I was just thinking about one of my conservative uncles and his habit of ranting at the dinner table, and I was getting frustrated just thinking about it. I haven’t seen him in years, although my mother has, and has stories to tell. Last night while waiting for pkg-ruby-extras to svn up on the laptop I was watching the 1/4/2010 episode of the Daily Show. The core news piece was the December terrorist attempt, and lots of clippings of republican legislatures, Fox newscasters and the such complain mostly about President Obama not calling this a “War on Terror” and whatnot, followed by clippings of the same people vehemently defend President Bush years ago when there were any implications that he wasn’t doing enough. Stewart goes on to ask what more they expect of Obama, and lists off many actions that should have satisfied them; additional troops sent to Afghanistan, delaying the closing of the detention center in Guantanamo, and such.
After all week of trying to get up before ten, but not really being able to sleep until five, I’m finally up at a reasonable hour.
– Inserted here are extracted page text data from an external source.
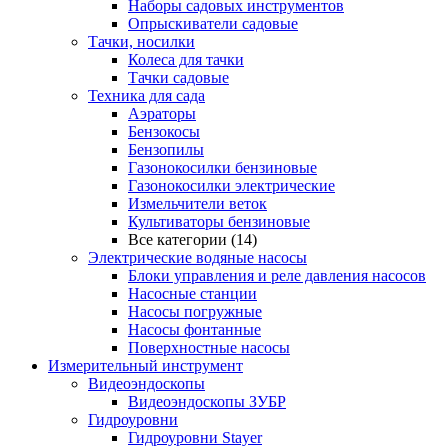
Наборы садовых инструментов
Опрыскиватели садовые
Тачки, носилки
Колеса для тачки
Тачки садовые
Техника для сада
Аэраторы
Бензокосы
Бензопилы
Газонокосилки бензиновые
Газонокосилки электрические
Измельчители веток
Культиваторы бензиновые
Все категории (14)
Электрические водяные насосы
Блоки управления и реле давления насосов
Насосные станции
Насосы погружные
Насосы фонтанные
Поверхностные насосы
Измерительный инструмент
Видеоэндоскопы
Видеоэндоскопы ЗУБР
Гидроуровни
Гидроуровни Stayer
So I sit at the kitchen table with oatmeal and coffee, pondering the world. I got thinking about making arguments against these kinds of people, and what sort of research one would have to perform. It’s typically much more than they do, since you want concrete evidence and they’re satisfied with the implication of concrete evidence possibly existing. I was thinking about how I feel like national politics are so far removed from our daily lives and difficult to reach out to. I think that is why (corruption?) lobbying is more significant on a national level, it’s much harder to reach and be heard.
And then I realized the analogy that ranting about the President is really the equivalent of celebrity gossip.
I think that’s why I have little interest in discussion national politics. Maybe it is more that most that do are frustratingly inept at researching what they’re saying and instead are mostly spewing “news”. Maybe that is really the common thread too.